* **Required actions**
1. In the tax evasion post, what is Gaute Solheim's title at the Norwegian Tax Administration?
2. Quote the tax evasion post from the words "There is little" through the words "Need More Information?", keeping the passage that opens with the first and closes with the second.

More on this to come soon.

Tuesday, April 23, 2019

More Info + Better Analytics = Less Tax Evasion: Guest Post by Gaute Solheim

There is little doubt that information is key to effective taxation, and that modern data collection systems are making tax administrators' (and in some ways, honest taxpayers') lives much easier.  I am personally wary of governments (or anyone) amassing all of the data gathering and analytic tools they might like, because I am concerned that life in the panopticon will not be tolerable for lots of reasons. My tolerance for leakage in taxpayer compliance to forestall the complete surveillance of all human activity by government may be higher or lower than others; I am not sure. But the following guest post by Gaute Solheim of the Norwegian Tax Administration gives a nice summary of the tax administrator's more optimistic view. Cross posted from the Surly Subgroup.

Do You Really Need More Information?

By Gaute Solheim, Senior Tax Advisor, Norwegian Tax Administration 

(Mr. Solheim writes in his individual capacity and does not purport to represent the views of the Norwegian Tax Administration.)

* **Provided data**
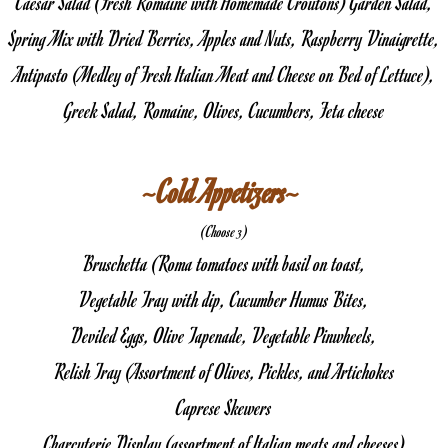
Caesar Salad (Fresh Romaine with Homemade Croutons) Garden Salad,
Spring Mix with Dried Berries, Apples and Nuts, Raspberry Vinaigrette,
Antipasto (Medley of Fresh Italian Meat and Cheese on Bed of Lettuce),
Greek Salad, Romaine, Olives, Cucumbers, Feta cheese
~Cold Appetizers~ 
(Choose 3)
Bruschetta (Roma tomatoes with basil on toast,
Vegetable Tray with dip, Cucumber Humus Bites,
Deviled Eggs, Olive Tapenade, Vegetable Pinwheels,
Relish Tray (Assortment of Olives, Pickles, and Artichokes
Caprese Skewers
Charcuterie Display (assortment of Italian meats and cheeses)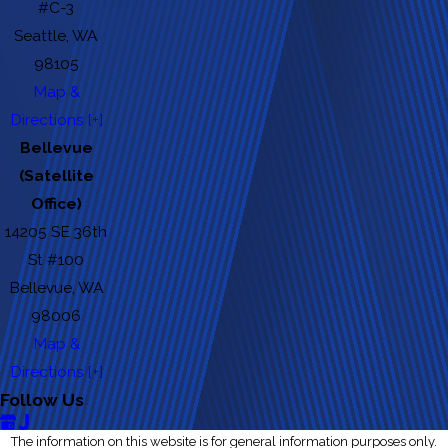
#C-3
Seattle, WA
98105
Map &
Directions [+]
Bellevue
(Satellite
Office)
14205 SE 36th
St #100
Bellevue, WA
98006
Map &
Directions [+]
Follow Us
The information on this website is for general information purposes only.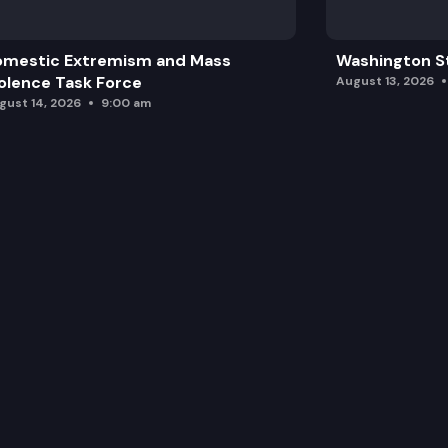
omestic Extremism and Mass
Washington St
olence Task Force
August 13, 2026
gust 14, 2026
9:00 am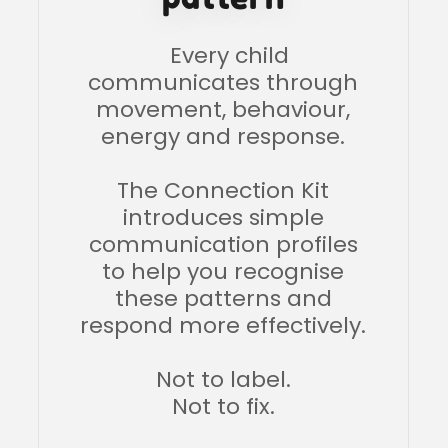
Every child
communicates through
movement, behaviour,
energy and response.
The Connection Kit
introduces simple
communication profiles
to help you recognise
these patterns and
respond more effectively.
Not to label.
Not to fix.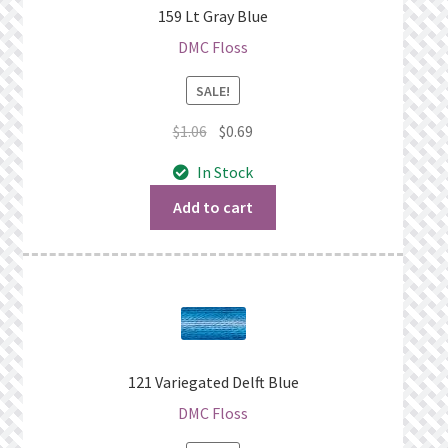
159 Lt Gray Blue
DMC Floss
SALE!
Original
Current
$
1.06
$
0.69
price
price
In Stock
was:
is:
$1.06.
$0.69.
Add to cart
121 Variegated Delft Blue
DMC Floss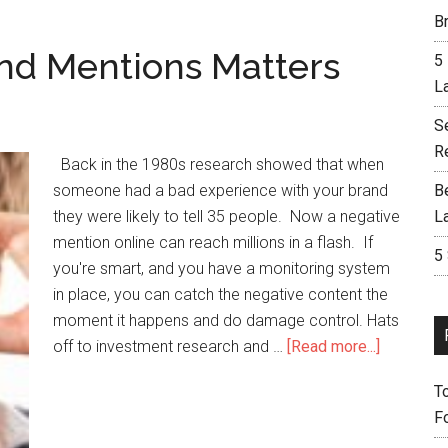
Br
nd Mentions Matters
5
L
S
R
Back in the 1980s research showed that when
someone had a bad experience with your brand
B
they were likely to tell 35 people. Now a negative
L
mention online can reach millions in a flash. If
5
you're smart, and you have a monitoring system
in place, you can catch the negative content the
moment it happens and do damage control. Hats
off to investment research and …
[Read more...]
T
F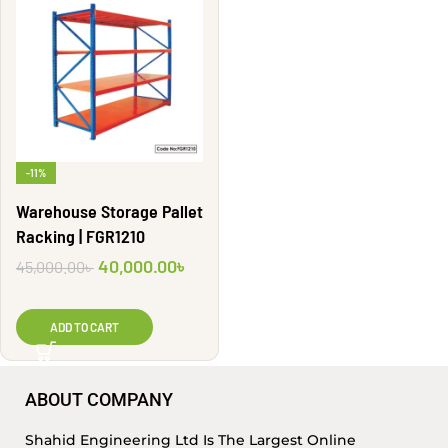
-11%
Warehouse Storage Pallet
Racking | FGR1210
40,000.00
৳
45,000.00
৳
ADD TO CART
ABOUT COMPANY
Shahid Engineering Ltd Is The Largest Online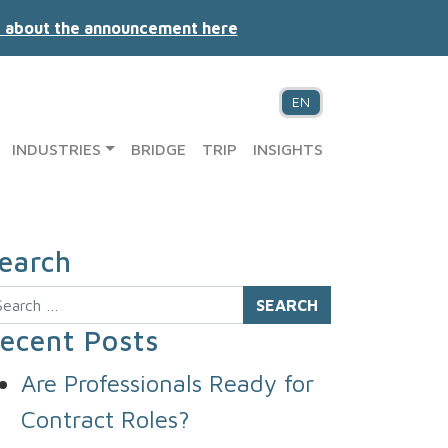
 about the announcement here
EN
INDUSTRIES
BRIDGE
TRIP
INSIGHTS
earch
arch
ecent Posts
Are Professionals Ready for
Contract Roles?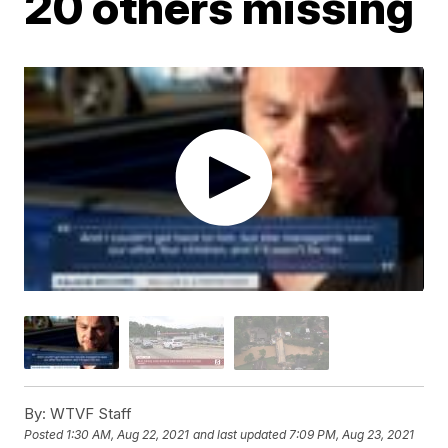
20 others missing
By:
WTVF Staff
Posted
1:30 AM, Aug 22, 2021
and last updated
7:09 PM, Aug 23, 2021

--

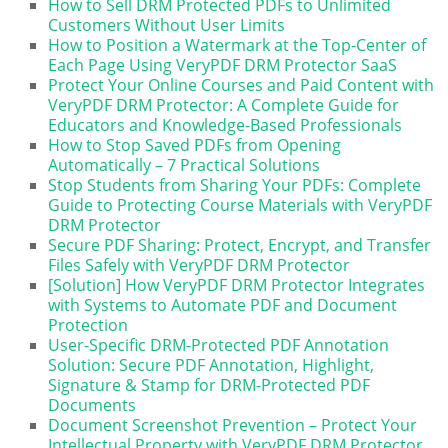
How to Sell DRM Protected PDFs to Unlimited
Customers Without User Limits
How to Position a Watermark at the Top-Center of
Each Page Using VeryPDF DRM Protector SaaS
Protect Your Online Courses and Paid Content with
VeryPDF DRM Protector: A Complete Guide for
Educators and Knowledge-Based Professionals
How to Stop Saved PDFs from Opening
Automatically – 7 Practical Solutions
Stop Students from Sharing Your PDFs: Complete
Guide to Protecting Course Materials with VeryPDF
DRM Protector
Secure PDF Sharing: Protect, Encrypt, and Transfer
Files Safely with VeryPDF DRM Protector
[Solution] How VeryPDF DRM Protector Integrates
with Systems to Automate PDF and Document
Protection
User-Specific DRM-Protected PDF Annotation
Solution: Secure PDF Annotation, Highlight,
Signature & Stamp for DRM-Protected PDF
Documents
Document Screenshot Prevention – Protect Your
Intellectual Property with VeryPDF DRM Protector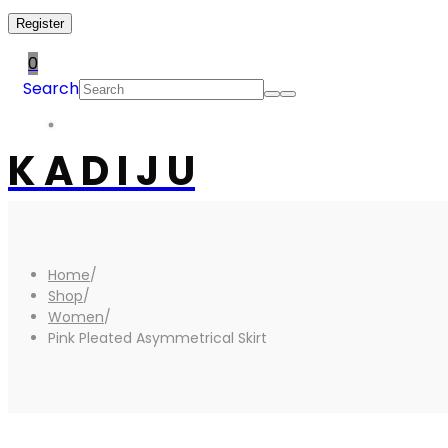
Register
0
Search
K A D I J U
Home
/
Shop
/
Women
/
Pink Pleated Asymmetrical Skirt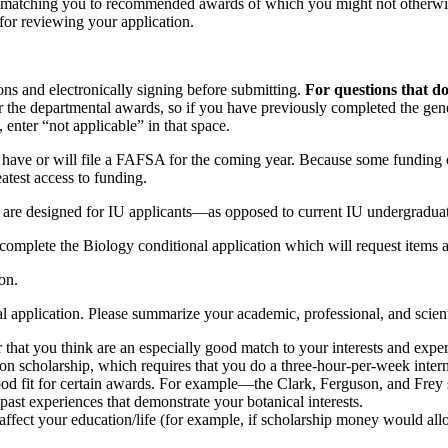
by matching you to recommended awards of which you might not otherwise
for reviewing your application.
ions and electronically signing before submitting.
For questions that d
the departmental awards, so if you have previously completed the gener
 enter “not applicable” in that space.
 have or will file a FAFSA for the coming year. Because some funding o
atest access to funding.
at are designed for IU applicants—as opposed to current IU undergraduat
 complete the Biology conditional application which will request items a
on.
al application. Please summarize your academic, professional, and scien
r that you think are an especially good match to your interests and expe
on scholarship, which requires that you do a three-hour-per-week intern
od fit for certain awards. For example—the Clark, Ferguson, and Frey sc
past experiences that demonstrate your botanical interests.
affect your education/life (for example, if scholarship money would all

* **Answer set**
1. Senior Tax Advisor

2.
There is little doubt that information is key to effective taxation, and that modern data collection systems are making tax administrators' (and in some ways, honest taxpayers') lives much easier.  I am personally wary of governments (or anyone) amassing all of the data gathering and analytic tools they might like, because I am concerned that life in the panopticon will not be tolerable for lots of reasons. My tolerance for leakage in taxpayer compliance to forestall the complete surveillance of all human activity by government may be higher or lower than others; I am not sure. But the following guest post by Gaute Solheim of the Norwegian Tax Administration gives a nice summary of the tax administrator's more optimistic view. Cross posted from the Surly Subgroup.

Do You Really Need More Information?